她眼波流轉,掃過沈眉莊尚平坦的小腹,那笑容裡便淬上了劇毒的寒冰。沈眉莊,且讓你得意著吧,這潑天的恩寵,本宮倒要看看,你能捧到幾時?她心中冷笑,面上卻笑得愈發嫵媚動人,聲音帶著一絲慵懶的甜膩:“恭喜惠妃妹妹了,真是天大的福氣呢。這七月流火的天氣,妹妹可要好生保養。本宮回去定要精心備一份厚禮,賀一賀妹妹呢?
“惠妃,”皇帝此刻滿心沉浸在喜悅中,對華妃的話並未深究,他小心地扶著沈眉莊起身,“日頭越發毒了,你剛有身孕,不宜久留。朕送你回杏花春館。”
“是,臣妾謝皇上。”沈眉莊心中甜蜜滿溢,順從地起身。
向皇后再次行禮告退後,沈眉莊在皇帝小心翼翼的攙扶下,緩緩步出靜逸軒。
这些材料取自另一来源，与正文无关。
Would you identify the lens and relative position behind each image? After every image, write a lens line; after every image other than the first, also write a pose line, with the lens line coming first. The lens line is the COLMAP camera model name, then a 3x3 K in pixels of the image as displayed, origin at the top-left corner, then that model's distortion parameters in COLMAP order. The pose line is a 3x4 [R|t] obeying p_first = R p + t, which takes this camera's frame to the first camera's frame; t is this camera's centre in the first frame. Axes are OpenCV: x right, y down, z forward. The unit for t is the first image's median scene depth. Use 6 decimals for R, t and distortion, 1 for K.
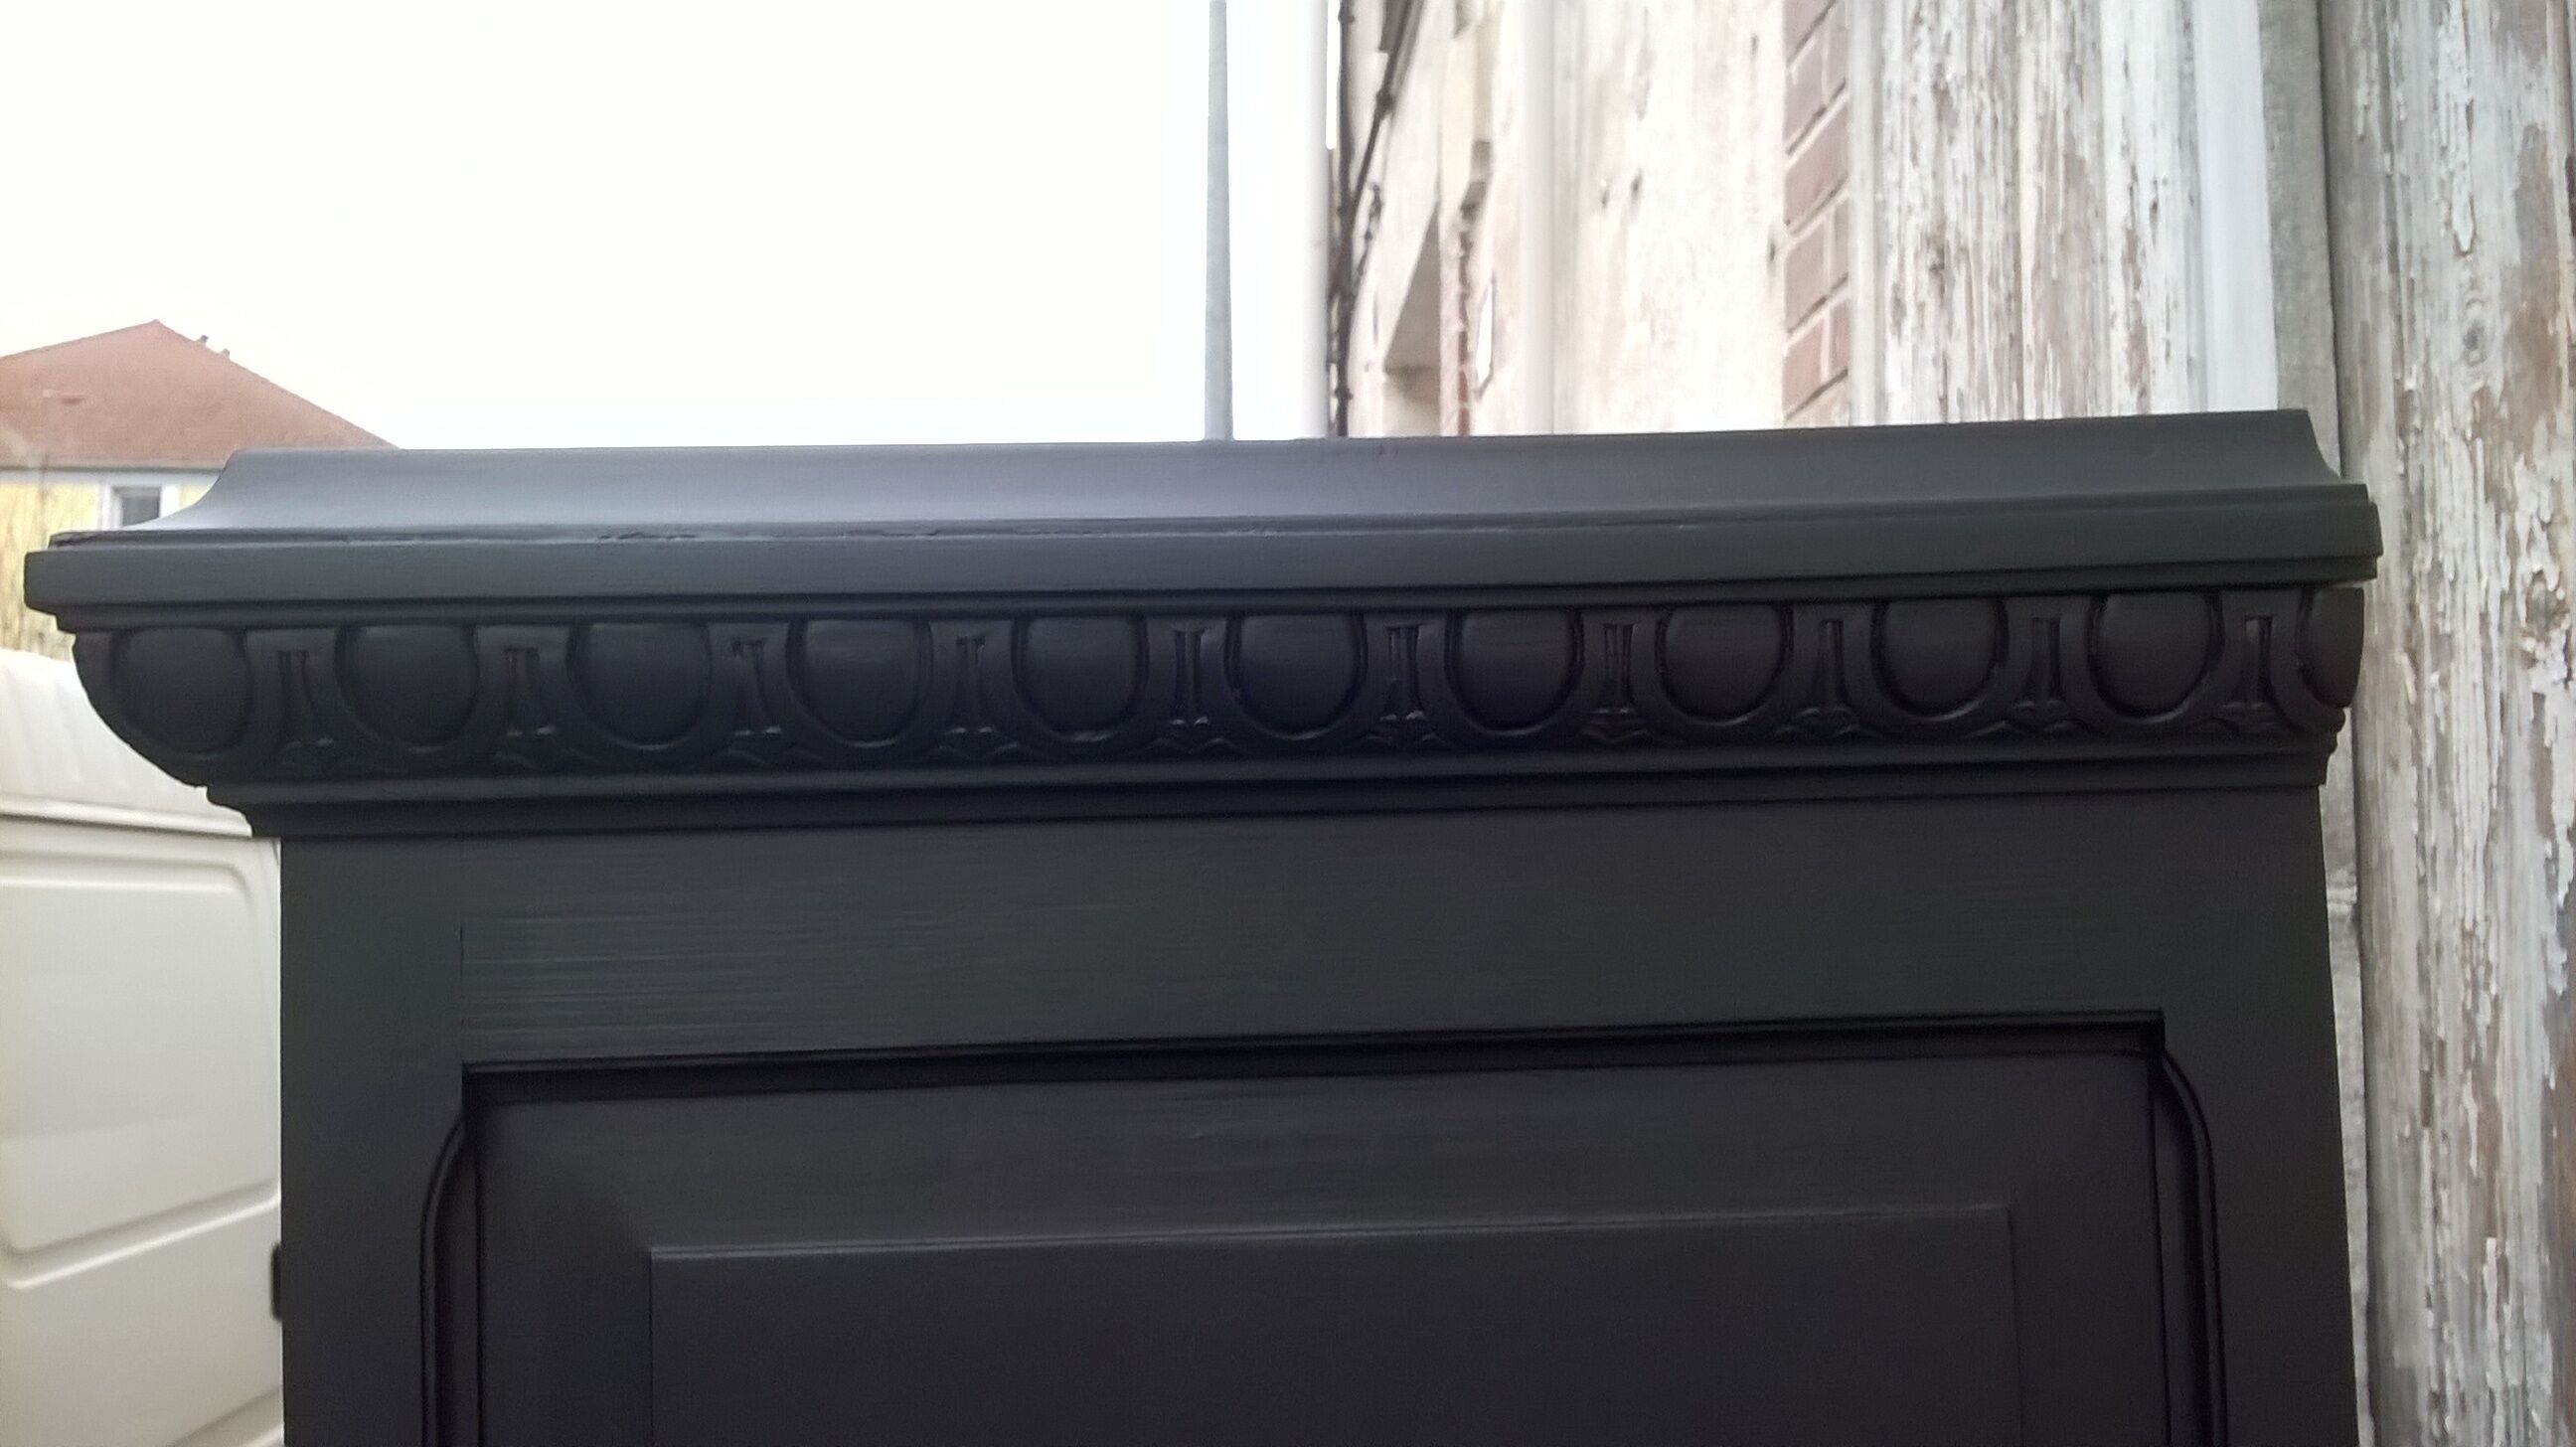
lens RADIAL K [[2267.7, 0, 1275.9], [0, 2267.7, 728.8], [0, 0, 1]] dist [0.025879, -0.128637]
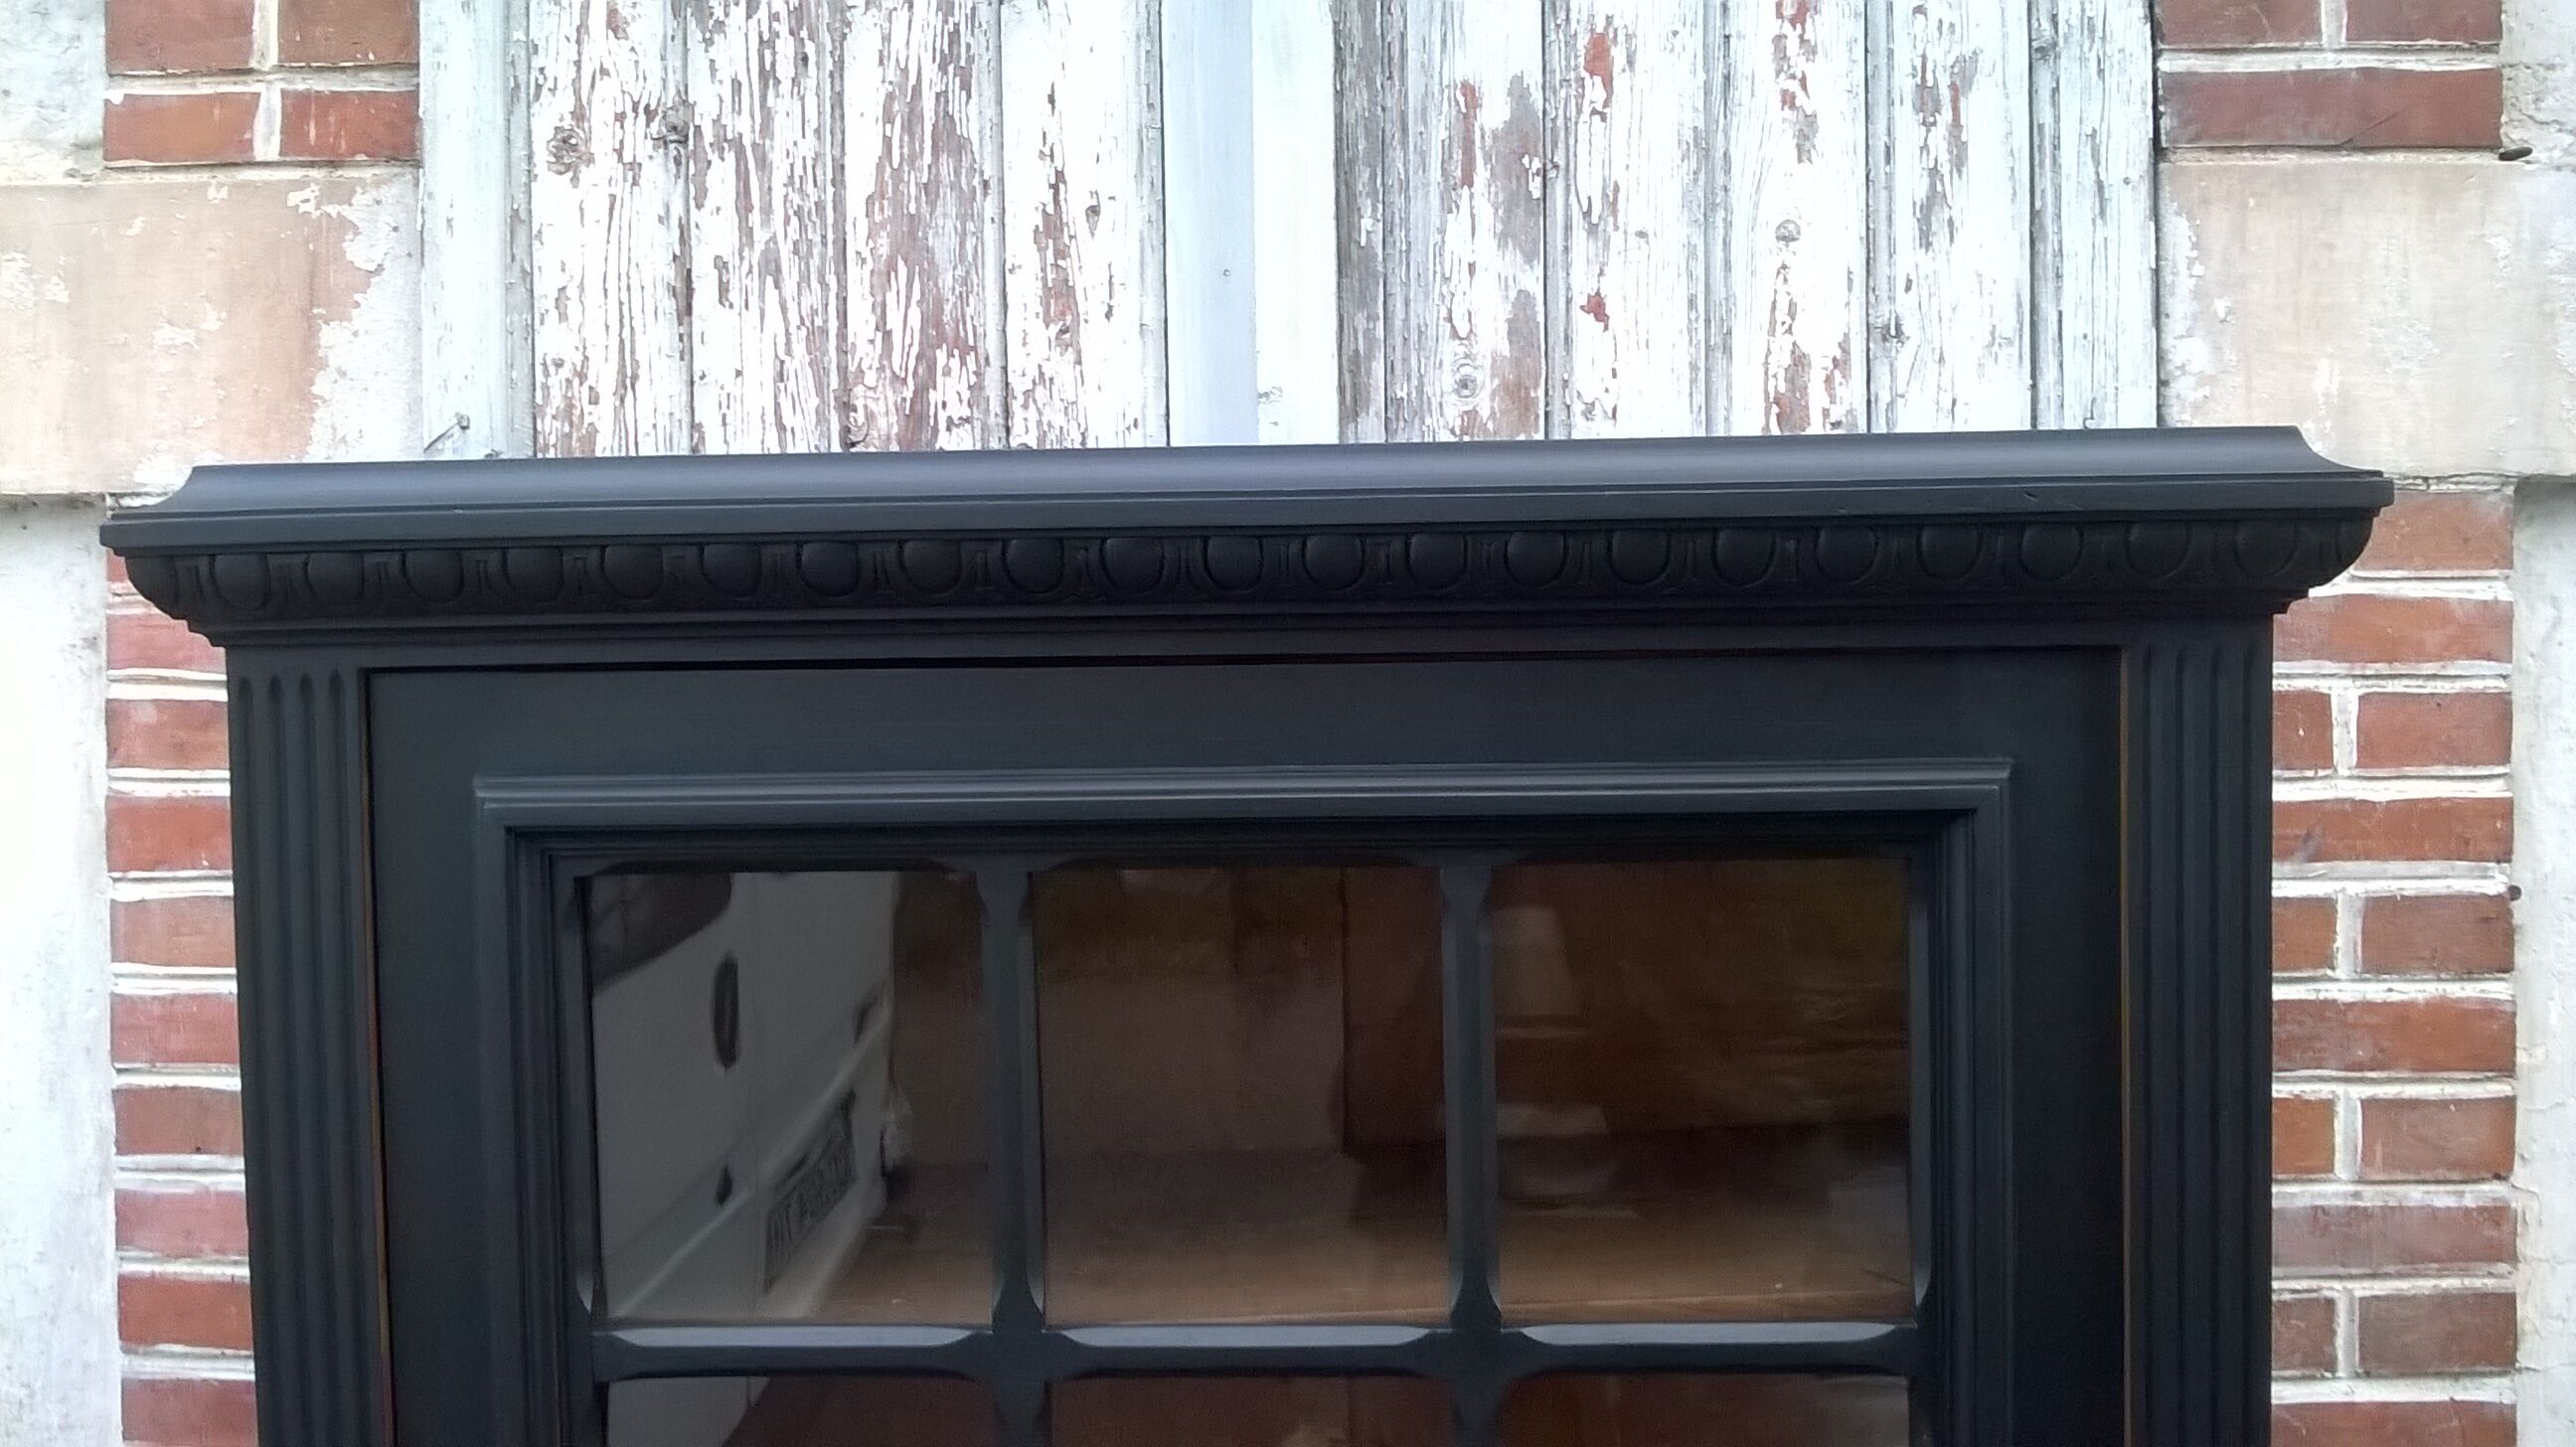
lens RADIAL K [[2267.7, 0, 1311.3], [0, 2267.7, 663.7], [0, 0, 1]] dist [0.025879, -0.128637]
pose [[0.072915, 0.002148, 0.997336, -1.319547], [-0.058088, 0.998309, 0.002096, 0.067155], [-0.995645, -0.058086, 0.072917, 0.892788]]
帝妃二人相攜而去的身影,在午後灼熱的陽光下,在蟬鳴聒噪的背景中,顯得格外刺眼。
華妃站在原地,望著那明黃與素雅相攜遠去的背影,臉上的笑容如同退潮般迅速消失,只剩下淬了寒冰的怨毒和一絲扭曲的快意。不過,想到不久之後那必然上演的好戲,想到沈眉莊從雲端跌落、萬劫不復的慘狀,想到皇帝屆時可能的震怒與失望……她的嘴角又緩緩勾起一抹陰冷入骨、志在必得的詭異笑容。七月驕陽似火,卻彷彿照不進她眼底的幽深寒潭。
靜逸軒內,隨著主角的離去,那刻意營造的熱鬧喜慶如同被戳破的泡沫,迅速冷卻在悶熱的空氣裡。皇后端坐上首,端起宮女新奉上的、已不那麼冰涼的酸梅湯,目光平靜地掃過神色各異的嬪妃,最後在曹琴默那張寫滿“恭謹”的臉上停留了一瞬,那眼神深邃難辨,彷彿洞察了所有暗流,又彷彿只是欣賞著軒外的荷塘景緻。
她輕輕抿了一口酸湯,酸甜滋味在舌尖化開,心中無聲低語:好一個“喜脈”……這圓明園的七月,怕是要比往年,更“熱鬧”幾分了。惠妃啊惠妃,且看你這一場“好孕”,能在這烈火烹油的盛夏裡,開出幾日的繁花?